AK Partide bir tek kişi kaybetme lüksümüz yok, aksine herkesi kazanmalı, her kesimi kucaklamalıyız ve kazanmalıyız diyor.
“AK Parti halka tepeden bakan siyasetçilerin yeri değildir.. Aksini düşünen varsa yanlış yerde olduğunu bilmelidir..”
“Kendi teşkilatına, teşkilat mensubuna vefa göstermeyen, şehrine, ülkesine ve milletine vefa göstermez”
“Öncelikle AK Parti’nin kuruluşundan beri bu davaya emek vermiş hasbi ve harbi şekilde koşturmuş her kardeşime müteşekkirim” diyor.
Yukardaki sözler Cumhurbaşkanımız ve AK Parti Genel Başkanı Sayın Recep Tayyip Erdoğan’ın söylediği sözler. Hepsi çok güzel, harika, mükemmel… kalbi ferahlatıyor.
Biraz endişem var ama söylenenlerin gerçekleşmesi büyük temennim. Çünkü bunlar çok ama çok önemli şeyler.
Erdoğan’ın yerel seçim öncesi uyarıları ve sözleri bir çok yerde Allah için Milletin mesajını aldık’‘ denmesine rağmen dikkate alınmadı ve kazaya bırakıldı. Şimdi bu söylenenler farz hükmündedir, derhal ve mutlaka yerine getirilmelidir.
Ben hakikaten Sayın Erdoğan’ı çok seviyorum. Ona saygısızlık haddime düşmez. Ama soruyorum
1-AK Parti’de halka tepeden bakan siyasetçiler var mı? Evet, hem de fazlası ile . Peki bunlar Erdoğan’a ve davasına ihanet edebilme gücünü nerden alıyor?
2-AK Parti kendi teşkilatına, teşkilat mensubuna vefa göstermeyen insanlar var mı? Var tabii ki.

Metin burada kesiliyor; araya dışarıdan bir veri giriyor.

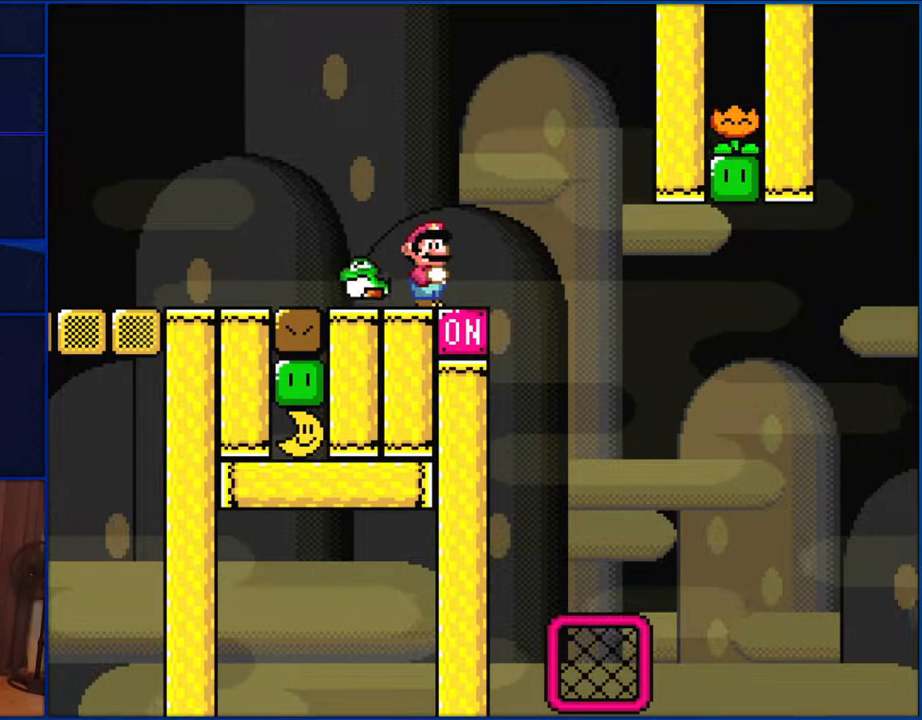
{"buttons": [], "events": []}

Bunları böyle değiştiren nedir? Neyse, bunların cevaplarını önümüzdeki günlerde örnekleri ile açıklayacağız…
Devam Edelim…
Bu arada şunu da belirtmek isterim ki; ülke genelinde olduğu gibi zaman zaman Çanakkale’de de yapılan fanatiklik ve siyasi milliyetçilik yanlıştır.
Bizi birleştiren Vatan, Devlet aşkı ve Milletimiz. Bu değerler çerçevesinde Liyakat, Adalet, İnsani değerler, ilim gibi basamaklar ancak bizi doğruya götürür.
Farklı düşünenlere saygılı olmak çok önemlidir. AK Partili olmayanlara da saygılı olmak, insani değerlerimizi korumak ama her şeyden önce bizi birleştiren en güzel MİLLİ bağlarımızı unutmamak gerekir. Bugün birilerine hain dersek yarın onları nasıl kucaklayabiliriz?
Bunları söylerken kimse yanlış anlamasın ve anlam çıkartmasın. Bu gemideyiz ve asla gemiyi terk etmeyiz. Ama kimseyi de kaybetme lüksümüz yok.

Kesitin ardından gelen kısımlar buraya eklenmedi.